# EXERCISE GOAL
For each statement below, say whether it agrees with the market commentary, answering yes or no and quoting the commentary's deciding words exactly. (a) The word for the day, "bedash," is given as a verb. (b) The quotation about Huckleberry Finn is attributed to Mark Twain. (c) The BJP released its manifesto on a Monday.
GIVEN PASSAGE start
Wednesday, April 9, 2014

Market betting on continuity, not reforms

Thought for the day
“All modern American literature comes from one book by Mark Twain called Huckleberry Finn.”
— Ernest Hemingway (American, 1899-1961)
Word for the day
Bedash (v)
To dash or spatter (something) all over;
To demolish or ruin; obliterate.
(Source: Dictionary.com)
Teaser for the day
When the US started quantitative easing, I said right away it will not end before we have QE-99. Usually, when government introduces a programme, they don't end it, and my sense is though they have implemented some tapering, the moment US stock markets drop 10 per cent-20 per cent, they will actually increase active bond purchases. (Marc Faber) 

Market betting on continuity, not reforms

“Tere Vaade par jiye hum toh ye jaan jhooth jana;
Ke khusi se mar naa jaaate gar aitbar hota.” (Mirza Ghalib)
(Make no mistake that I believe in your promises. If I did the thrill would have killed me.)
BJP finally released its much awaited manifesto on Monday.
GIVEN PASSAGE end
STORED DATA start
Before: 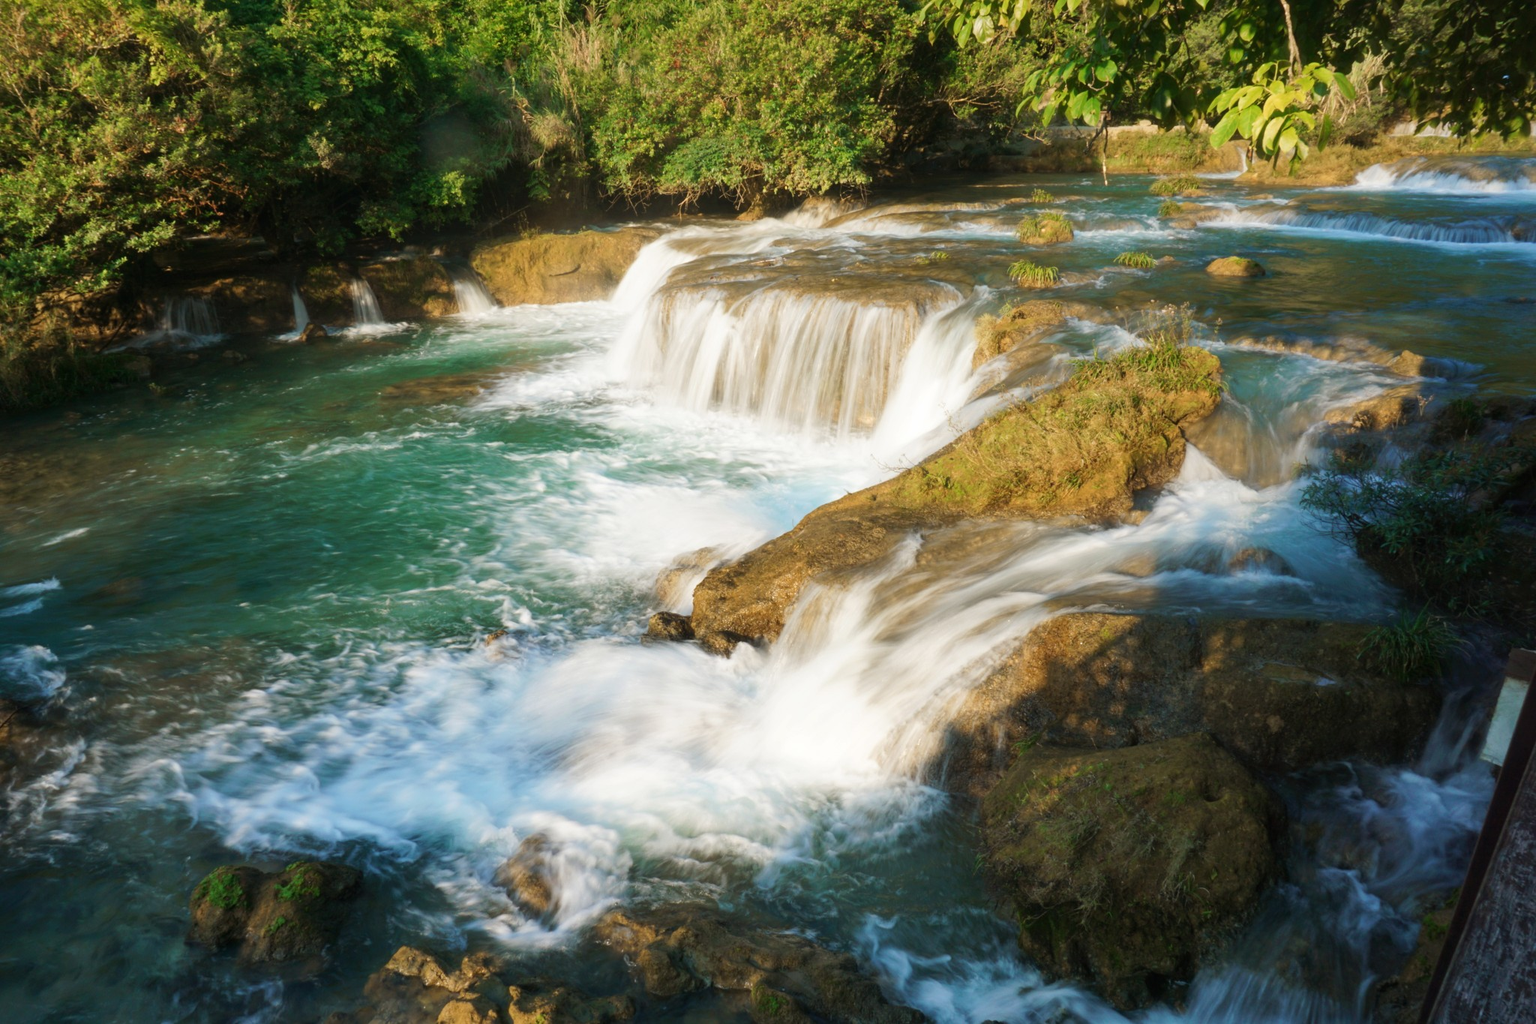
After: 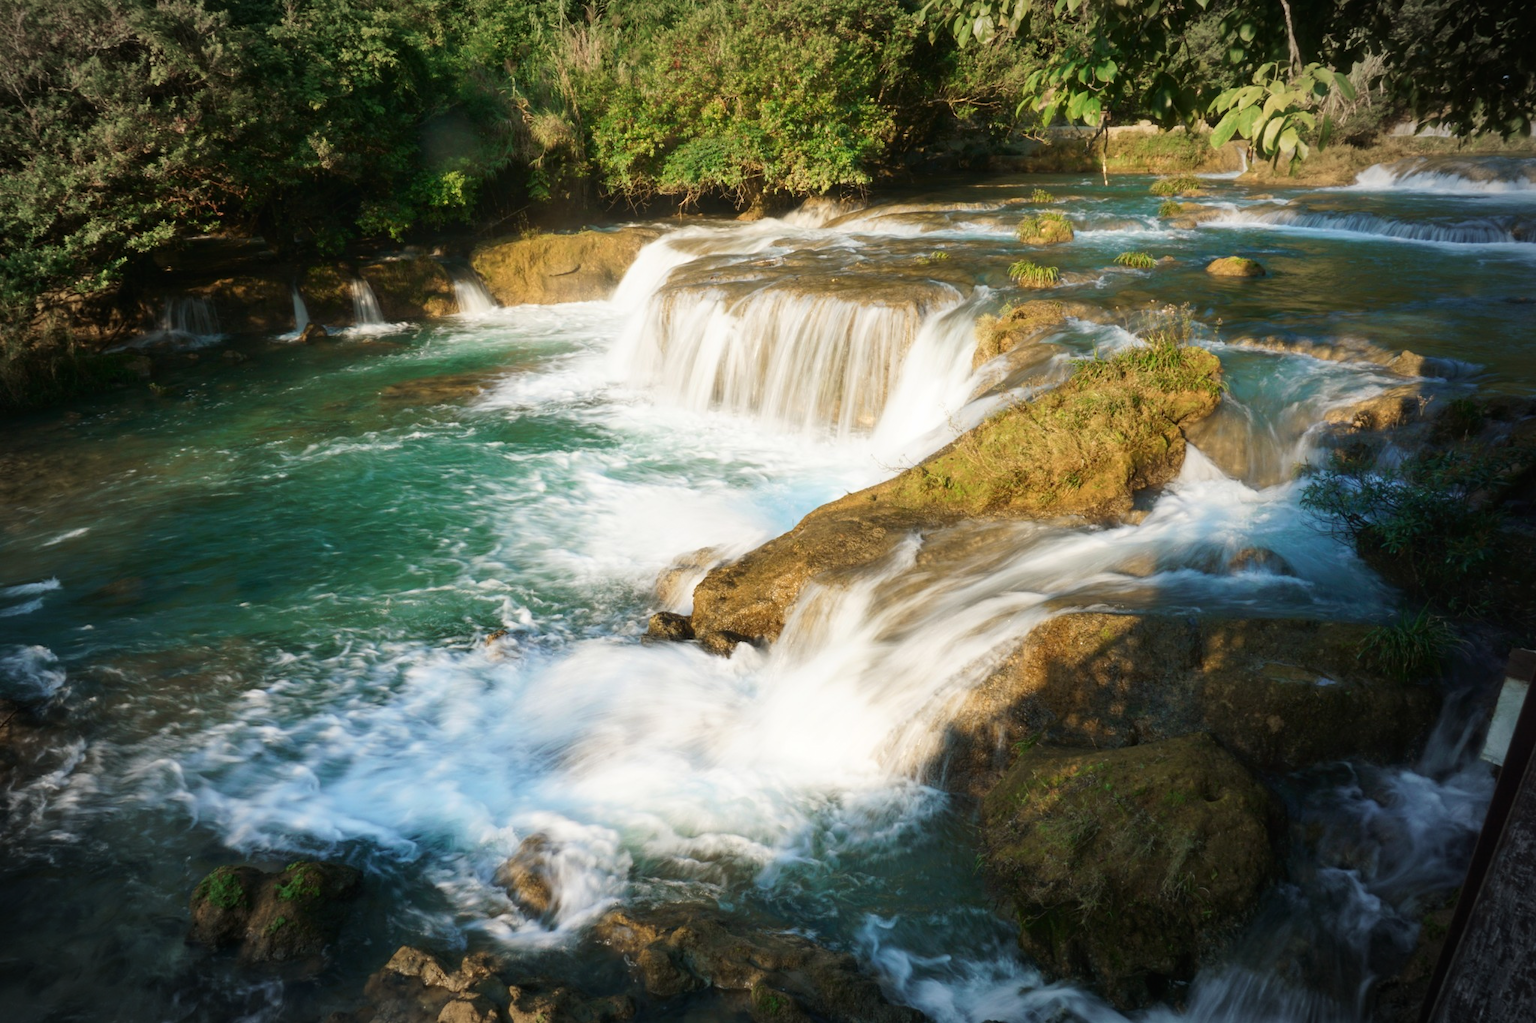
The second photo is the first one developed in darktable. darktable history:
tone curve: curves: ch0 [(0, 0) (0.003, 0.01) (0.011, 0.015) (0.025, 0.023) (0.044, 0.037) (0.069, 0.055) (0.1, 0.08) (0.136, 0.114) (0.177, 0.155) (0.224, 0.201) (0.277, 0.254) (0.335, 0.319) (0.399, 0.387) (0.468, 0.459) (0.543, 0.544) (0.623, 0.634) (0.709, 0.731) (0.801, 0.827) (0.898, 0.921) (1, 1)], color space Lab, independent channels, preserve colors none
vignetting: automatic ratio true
STORED DATA end
STORED DATA start
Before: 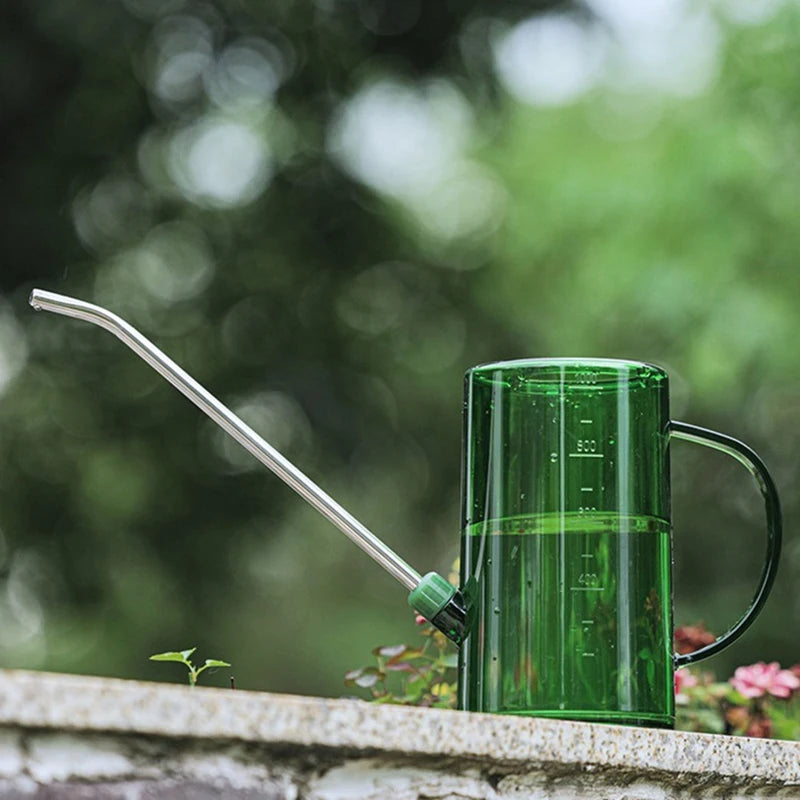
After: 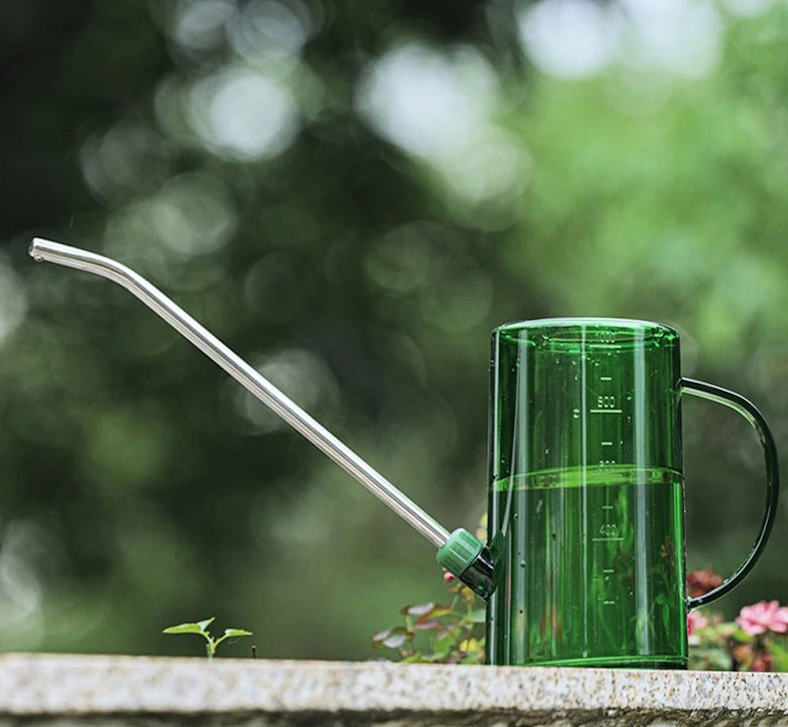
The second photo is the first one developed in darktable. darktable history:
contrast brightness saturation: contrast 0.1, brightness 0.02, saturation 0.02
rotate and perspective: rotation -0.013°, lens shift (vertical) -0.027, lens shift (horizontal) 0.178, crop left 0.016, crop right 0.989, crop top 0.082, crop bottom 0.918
STORED DATA end
STORED DATA start
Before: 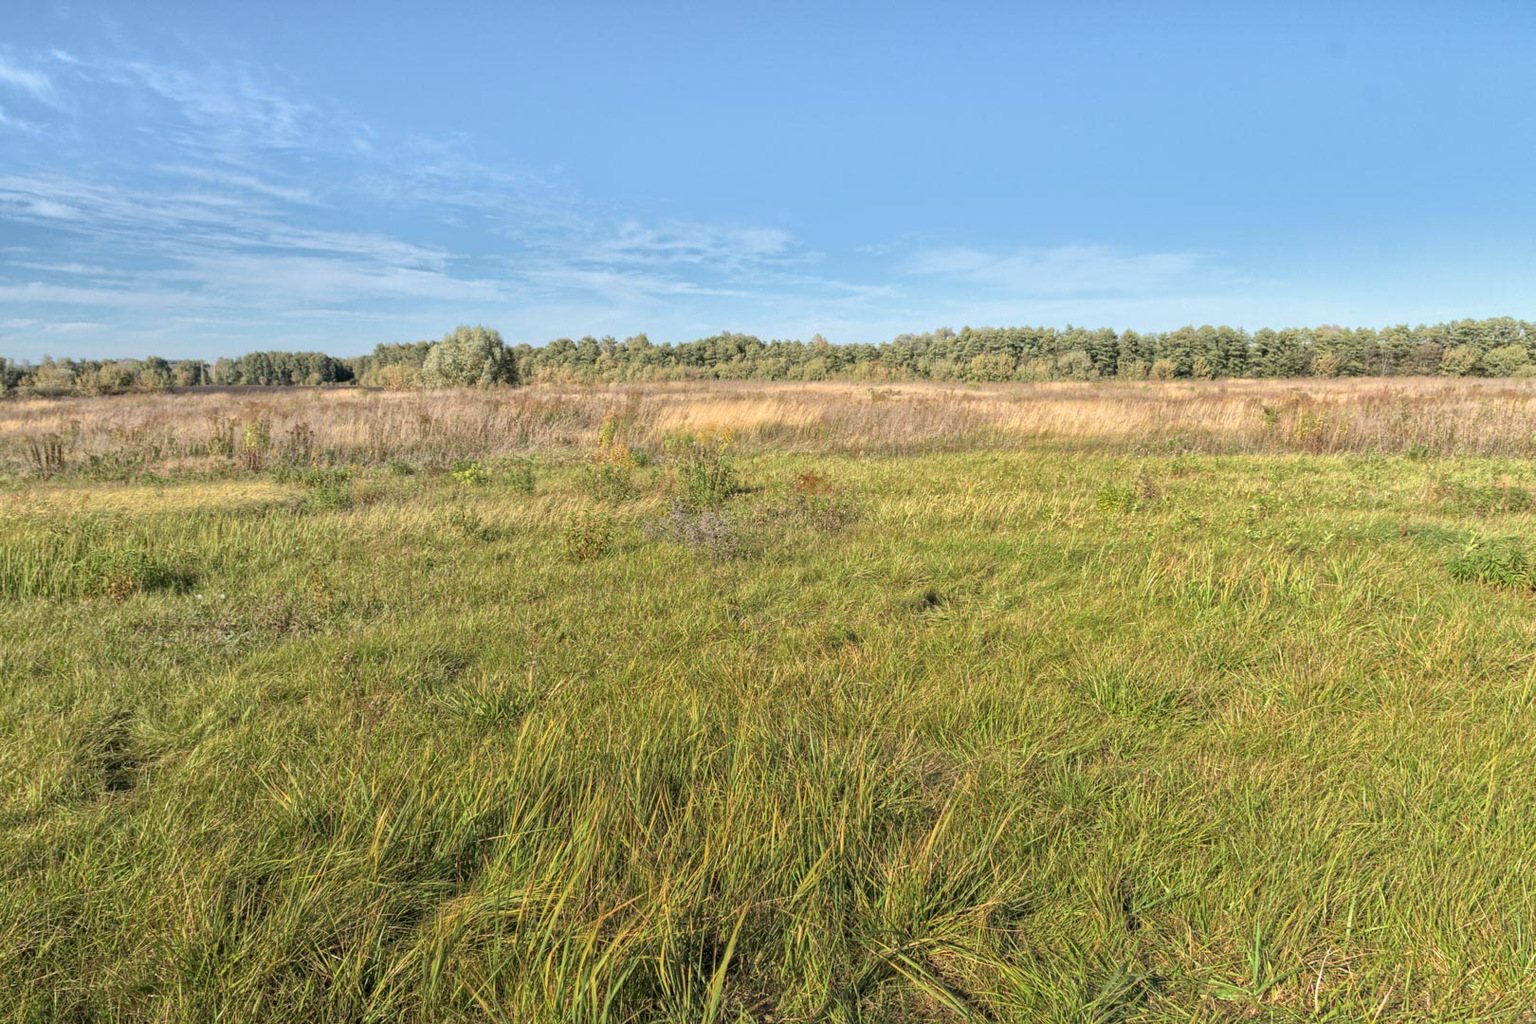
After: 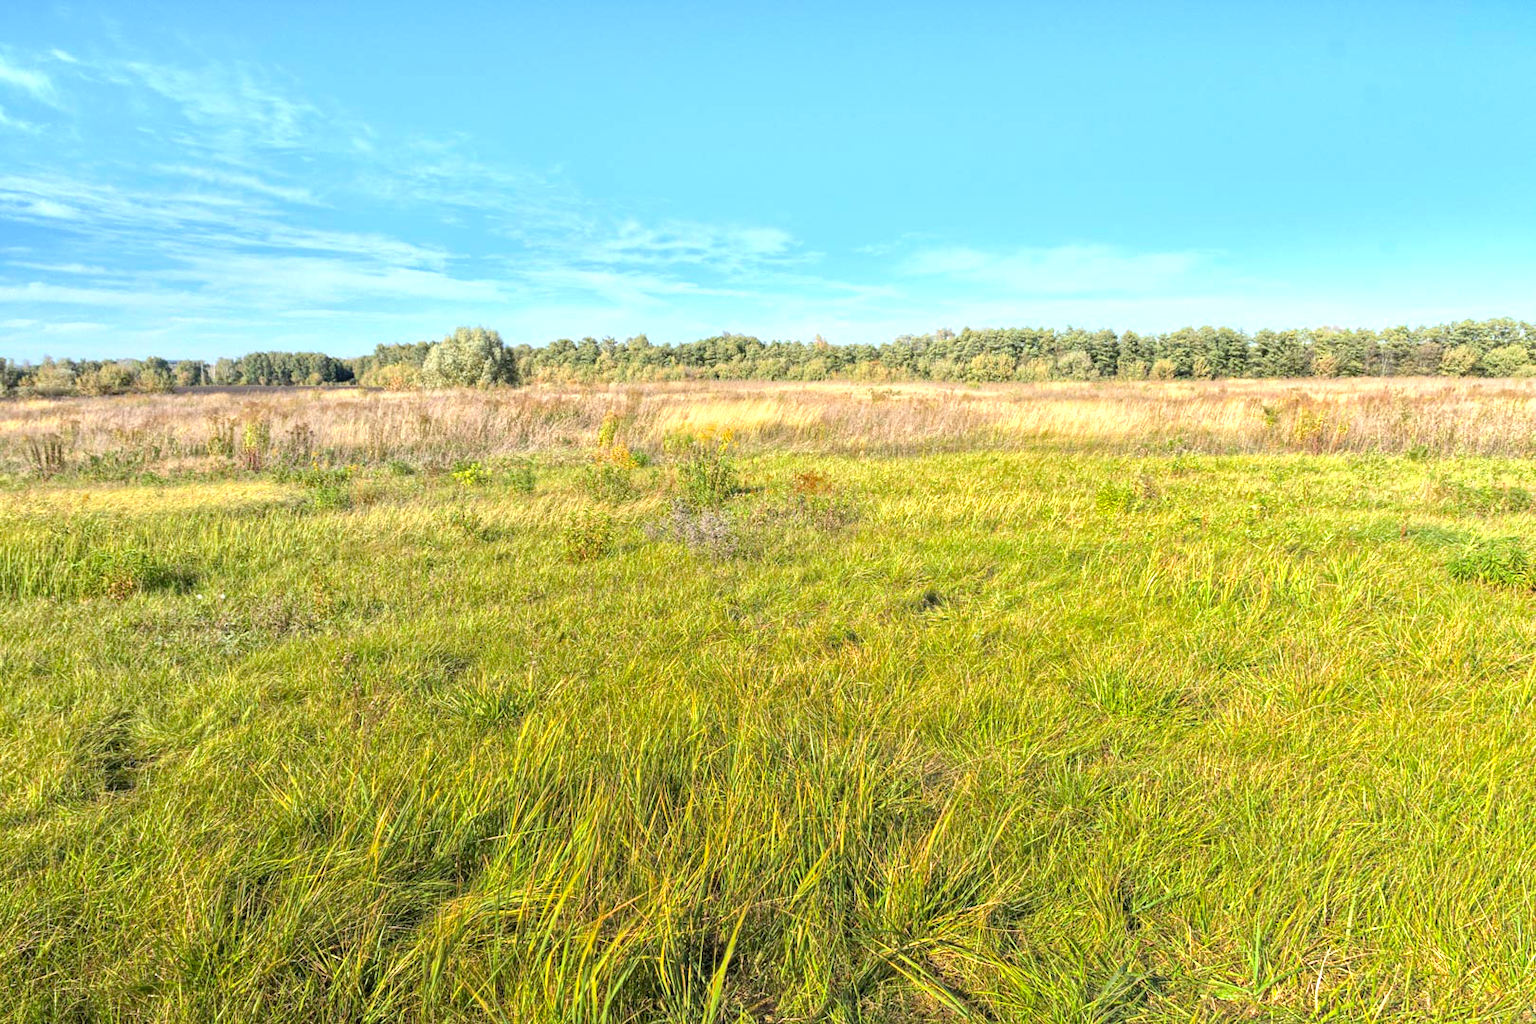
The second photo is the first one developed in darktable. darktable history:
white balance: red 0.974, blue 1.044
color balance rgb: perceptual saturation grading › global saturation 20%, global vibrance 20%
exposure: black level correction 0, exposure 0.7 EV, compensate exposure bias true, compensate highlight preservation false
STORED DATA end
# ANSWER IN FULL
(a) Yes: "Bedash (v)"
(b) No: "— Ernest Hemingway (American, 1899-1961)"
(c) Yes: "BJP finally released its much awaited manifesto on Monday."